TASK DETAILS -> Write the entries out again. Every character must match.

DATA FOR THIS EXERCISE ->

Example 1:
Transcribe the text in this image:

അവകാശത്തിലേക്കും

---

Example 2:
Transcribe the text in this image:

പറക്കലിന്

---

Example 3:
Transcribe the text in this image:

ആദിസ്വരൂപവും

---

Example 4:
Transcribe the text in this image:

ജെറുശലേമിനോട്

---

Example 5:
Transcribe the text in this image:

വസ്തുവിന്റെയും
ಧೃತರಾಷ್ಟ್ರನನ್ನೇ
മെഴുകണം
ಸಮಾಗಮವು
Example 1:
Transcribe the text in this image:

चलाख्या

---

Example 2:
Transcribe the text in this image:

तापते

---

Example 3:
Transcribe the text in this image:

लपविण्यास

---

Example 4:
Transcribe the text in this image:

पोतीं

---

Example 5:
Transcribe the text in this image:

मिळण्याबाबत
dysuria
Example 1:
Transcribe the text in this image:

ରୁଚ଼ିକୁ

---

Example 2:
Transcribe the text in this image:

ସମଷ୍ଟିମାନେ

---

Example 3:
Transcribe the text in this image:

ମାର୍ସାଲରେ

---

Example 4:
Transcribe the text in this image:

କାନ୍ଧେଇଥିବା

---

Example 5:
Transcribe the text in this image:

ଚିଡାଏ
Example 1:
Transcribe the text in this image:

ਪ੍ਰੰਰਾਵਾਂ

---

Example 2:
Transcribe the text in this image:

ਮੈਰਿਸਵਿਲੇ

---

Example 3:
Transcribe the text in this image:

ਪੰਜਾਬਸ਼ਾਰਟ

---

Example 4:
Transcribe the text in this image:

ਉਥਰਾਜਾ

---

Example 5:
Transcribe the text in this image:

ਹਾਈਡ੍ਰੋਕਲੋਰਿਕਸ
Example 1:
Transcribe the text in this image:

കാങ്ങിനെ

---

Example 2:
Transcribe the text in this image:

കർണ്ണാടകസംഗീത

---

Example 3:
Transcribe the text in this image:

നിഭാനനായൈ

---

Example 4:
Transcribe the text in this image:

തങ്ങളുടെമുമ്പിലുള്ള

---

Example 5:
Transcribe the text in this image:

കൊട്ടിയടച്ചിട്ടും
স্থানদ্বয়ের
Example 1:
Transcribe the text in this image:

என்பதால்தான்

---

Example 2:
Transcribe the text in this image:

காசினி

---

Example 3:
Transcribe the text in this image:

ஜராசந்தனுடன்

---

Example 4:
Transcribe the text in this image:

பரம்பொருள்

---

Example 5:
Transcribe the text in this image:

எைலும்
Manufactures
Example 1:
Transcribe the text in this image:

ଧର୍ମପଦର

REPLY TO THE EXERCISE ->
Example 1:
Transcribe the text in this image:

അവകാശത്തിലേക്കും

---

Example 2:
Transcribe the text in this image:

പറക്കലിന്

---

Example 3:
Transcribe the text in this image:

ആദിസ്വരൂപവും

---

Example 4:
Transcribe the text in this image:

ജെറുശലേമിനോട്

---

Example 5:
Transcribe the text in this image:

വസ്തുവിന്റെയും
ಧೃತರಾಷ್ಟ್ರನನ್ನೇ
മെഴുകണം
ಸಮಾಗಮವು
Example 1:
Transcribe the text in this image:

चलाख्या

---

Example 2:
Transcribe the text in this image:

तापते

---

Example 3:
Transcribe the text in this image:

लपविण्यास

---

Example 4:
Transcribe the text in this image:

पोतीं

---

Example 5:
Transcribe the text in this image:

मिळण्याबाबत
dysuria
Example 1:
Transcribe the text in this image:

ରୁଚ଼ିକୁ

---

Example 2:
Transcribe the text in this image:

ସମଷ୍ଟିମାନେ

---

Example 3:
Transcribe the text in this image:

ମାର୍ସାଲରେ

---

Example 4:
Transcribe the text in this image:

କାନ୍ଧେଇଥିବା

---

Example 5:
Transcribe the text in this image:

ଚିଡାଏ
Example 1:
Transcribe the text in this image:

ਪ੍ਰੰਰਾਵਾਂ

---

Example 2:
Transcribe the text in this image:

ਮੈਰਿਸਵਿਲੇ

---

Example 3:
Transcribe the text in this image:

ਪੰਜਾਬਸ਼ਾਰਟ

---

Example 4:
Transcribe the text in this image:

ਉਥਰਾਜਾ

---

Example 5:
Transcribe the text in this image:

ਹਾਈਡ੍ਰੋਕਲੋਰਿਕਸ
Example 1:
Transcribe the text in this image:

കാങ്ങിനെ

---

Example 2:
Transcribe the text in this image:

കർണ്ണാടകസംഗീത

---

Example 3:
Transcribe the text in this image:

നിഭാനനായൈ

---

Example 4:
Transcribe the text in this image:

തങ്ങളുടെമുമ്പിലുള്ള

---

Example 5:
Transcribe the text in this image:

കൊട്ടിയടച്ചിട്ടും
স্থানদ্বয়ের
Example 1:
Transcribe the text in this image:

என்பதால்தான்

---

Example 2:
Transcribe the text in this image:

காசினி

---

Example 3:
Transcribe the text in this image:

ஜராசந்தனுடன்

---

Example 4:
Transcribe the text in this image:

பரம்பொருள்

---

Example 5:
Transcribe the text in this image:

எைலும்
Manufactures
Example 1:
Transcribe the text in this image:

ଧର୍ମପଦର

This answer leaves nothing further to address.